Abstracts

Rationale: Despite substantial effort to develop improved therapies for epilepsy, a large fraction of patients still suffers from poorly controlled seizures, neuropsychiatric comorbidities, and drug side effects. A more complete understanding of the metabolic alterations found in the epileptic brain would likely lead to the development of improved diagnostic and therapeutic strategies. Previous studies have employed metabolomic techniques to investigate epilepsy-related changes in a variety of rodent animal models, as well as in humans. Although results have been mixed, some patterns of metabolic dysfunction have been tentatively identified. Prominent among these are changes in levels of glutathione, a critical cellular safeguard against oxidative stress. Further, alterations have been reported in amino acid metabolism including the glutamate, aspartate, glutamine pathway as well as that for glycine, serine, and threonine. The paucity of studies examining epilepsy-related changes in human brain tissue led us to compare metabolites in cortical tissue resected from epilepsy patients with that from patients without epilepsy.

Methods: Epilepsy neocortical tissue samples were obtained following brain surgery for therapy-resistant temporal lobe epilepsy (n=7) at the Hospital of the University of Pennsylvania. The control group (n=8) included both biopsy tissue and tissue obtained at necropsy from patients without a history of epilepsy. Metabolite concentrations were measured in the Metabolomic Core at the Children’s Hospital of Philadelphia by liquid chromatography coupled with mass spectrometry (LC-MS) using validated protocols. Unpaired two-tailed Student t-tests were used to determine p-values.

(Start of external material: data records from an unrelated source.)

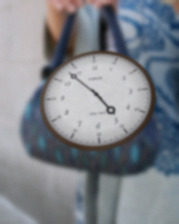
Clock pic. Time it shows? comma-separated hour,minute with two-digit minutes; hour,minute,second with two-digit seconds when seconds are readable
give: 4,53
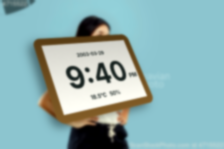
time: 9:40
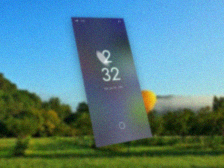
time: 2:32
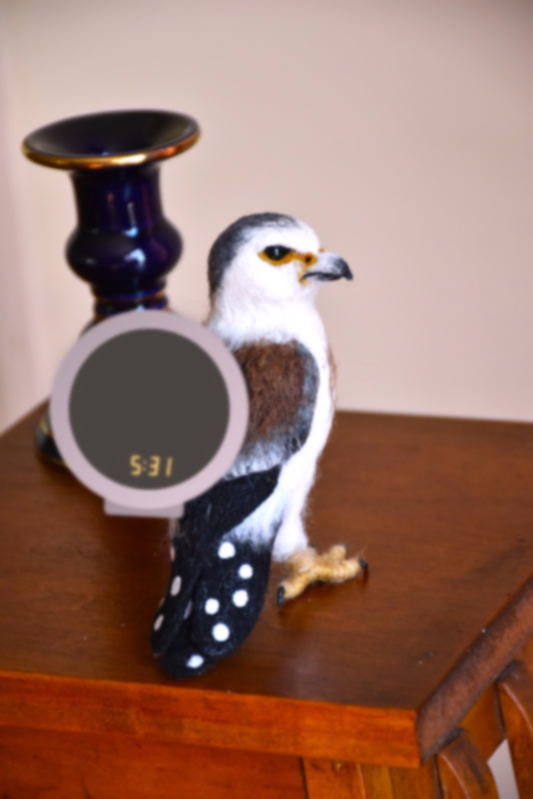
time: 5:31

Results: Upon comparing cortical tissue resected from patients with or without epilepsy, no difference in reduced glutathione (GSH) levels was found. However, there were higher levels of the oxidated, disulfide form (GSSG) in the samples from epilepsy patients (p< 0.05), indicating a higher level of oxidative stress. The examination of glutamate pathway components revealed significantly elevated levels of glutamine (p< 0.05), but no significant differences in glutamate, GABA, asparagine, alanine, or N-acetyl-L-aspartate. No significant differences were found between groups in levels of serine, threonine, or glycine.